Shell plc reported fourth-quarter 2025 adjusted earnings of $3.3 billion and cash flow from operations (CFFO) of $9.4 billion, supported by solid performance from its upstream and integrated gas businesses despite a softer commodity price environment.
Shell CEO Wael Sawan
For the full year, Shell generated $42.9 billion in CFFO and $26 billion in free cash flow, reflecting what CEO Wael Sawan described as “strong operational and financial performance” across the portfolio. Upstream and integrated gas remained key earnings drivers in the quarter, contributing $1.57 billion and $1.66 billion, respectively, in adjusted earnings.
Shell said it maintained disciplined capital spending, with 2025 cash capex totaling $20.9 billion and a similar $20 billion to $22 billion range expected for 2026. Structural cost reductions reached $5.1 billion since 2022, including $2 billion delivered in 2025.

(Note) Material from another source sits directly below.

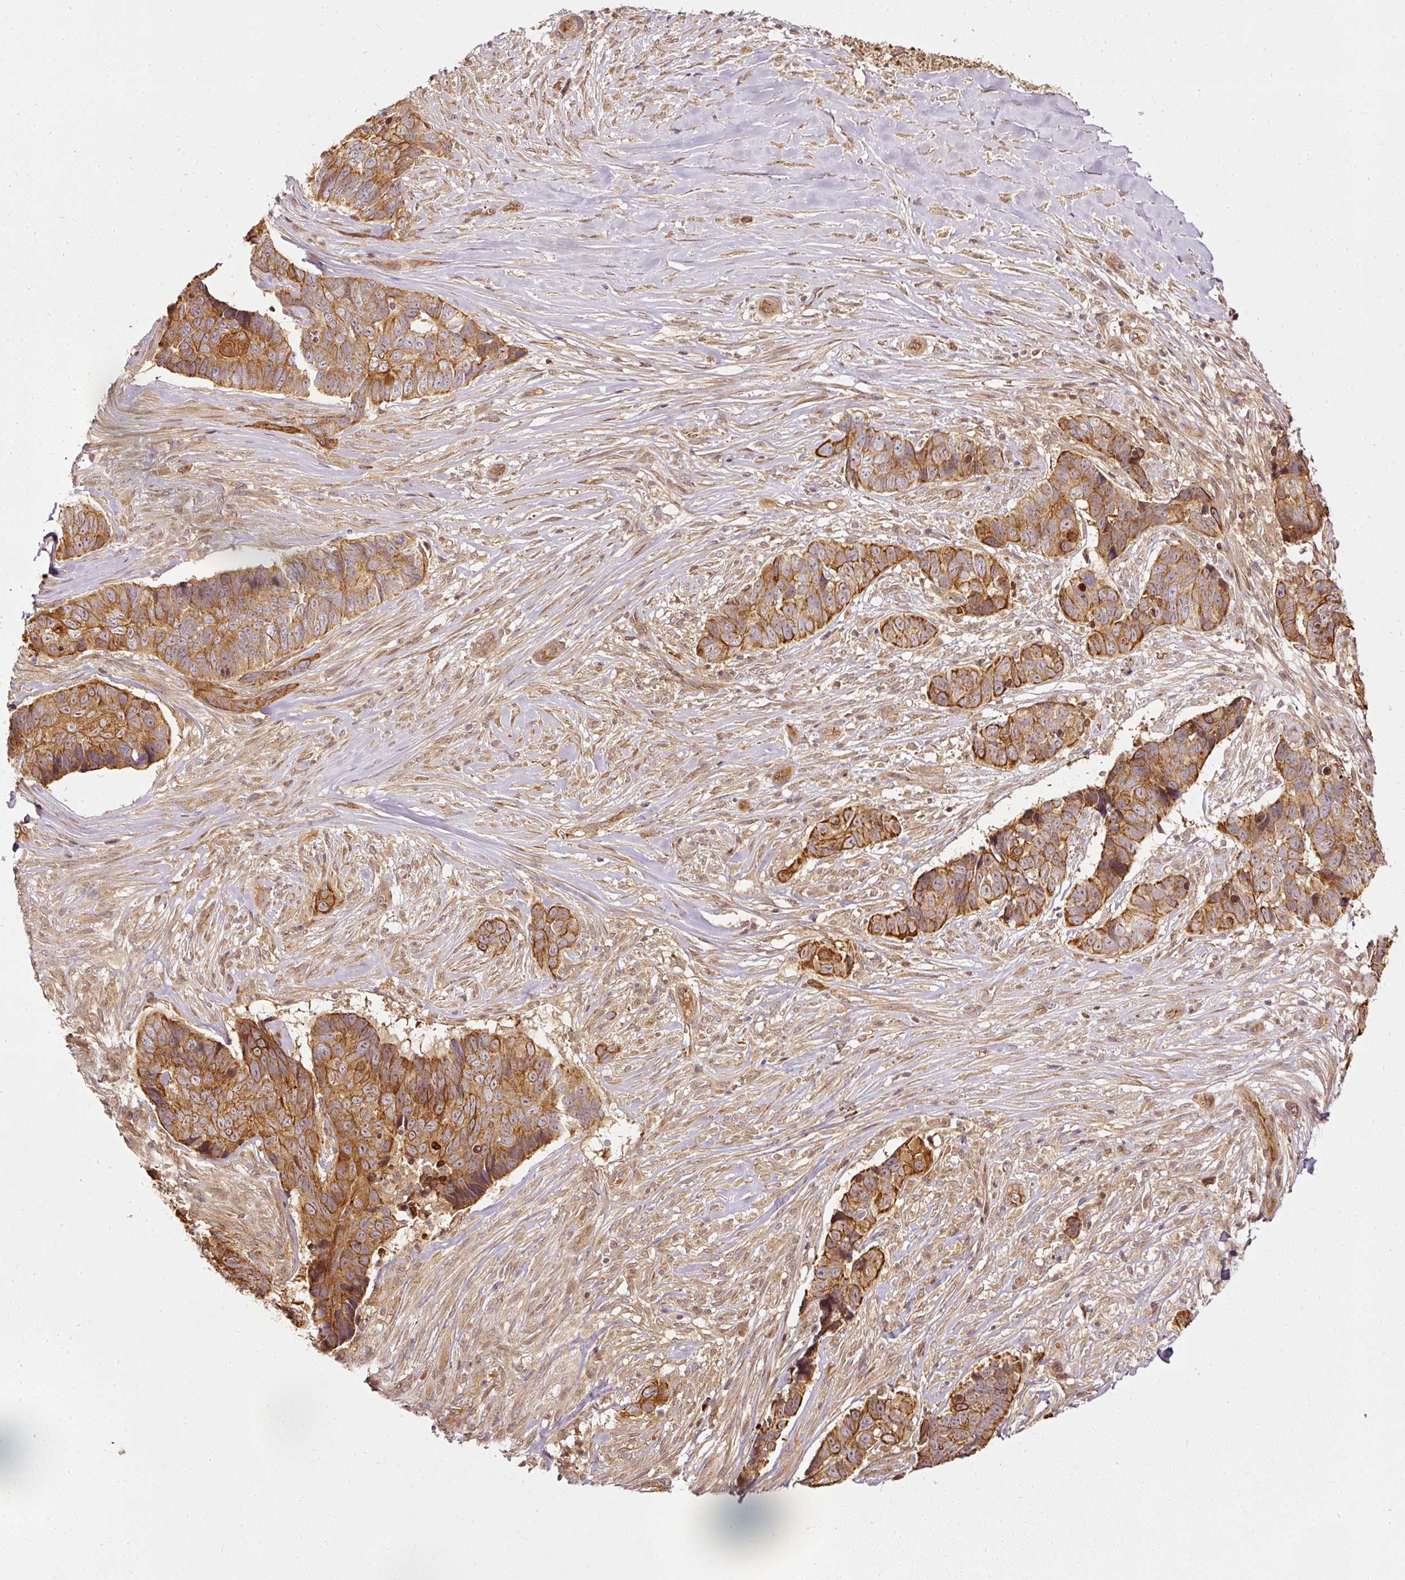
{"staining": {"intensity": "strong", "quantity": ">75%", "location": "cytoplasmic/membranous"}, "tissue": "skin cancer", "cell_type": "Tumor cells", "image_type": "cancer", "snomed": [{"axis": "morphology", "description": "Basal cell carcinoma"}, {"axis": "topography", "description": "Skin"}], "caption": "Protein analysis of basal cell carcinoma (skin) tissue demonstrates strong cytoplasmic/membranous expression in approximately >75% of tumor cells. (brown staining indicates protein expression, while blue staining denotes nuclei).", "gene": "MIF4GD", "patient": {"sex": "female", "age": 82}}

The company also highlighted continued shareholder returns and balance sheet strength. Shell increased its quarterly dividend by 4% to $0.372 per share and announced a new $3.5-billion share buyback program, marking its 17th consecutive quarter of at least $3 billion in buybacks. Net debt stood at approximately $45.7 billion at year-end, with gearing of 20.7%.
Portfolio high-grading remained a focus during 2025, with Shell exiting selected downstream and legacy positions—including Nigeria onshore and Canadian oil sands—while expanding its upstream and LNG footprint through deepwater equity increases and the acquisition of Pavilion Energy.
The company said it will continue prioritizing capital discipline, upstream and LNG growth, and portfolio optimization as it moves into 2026.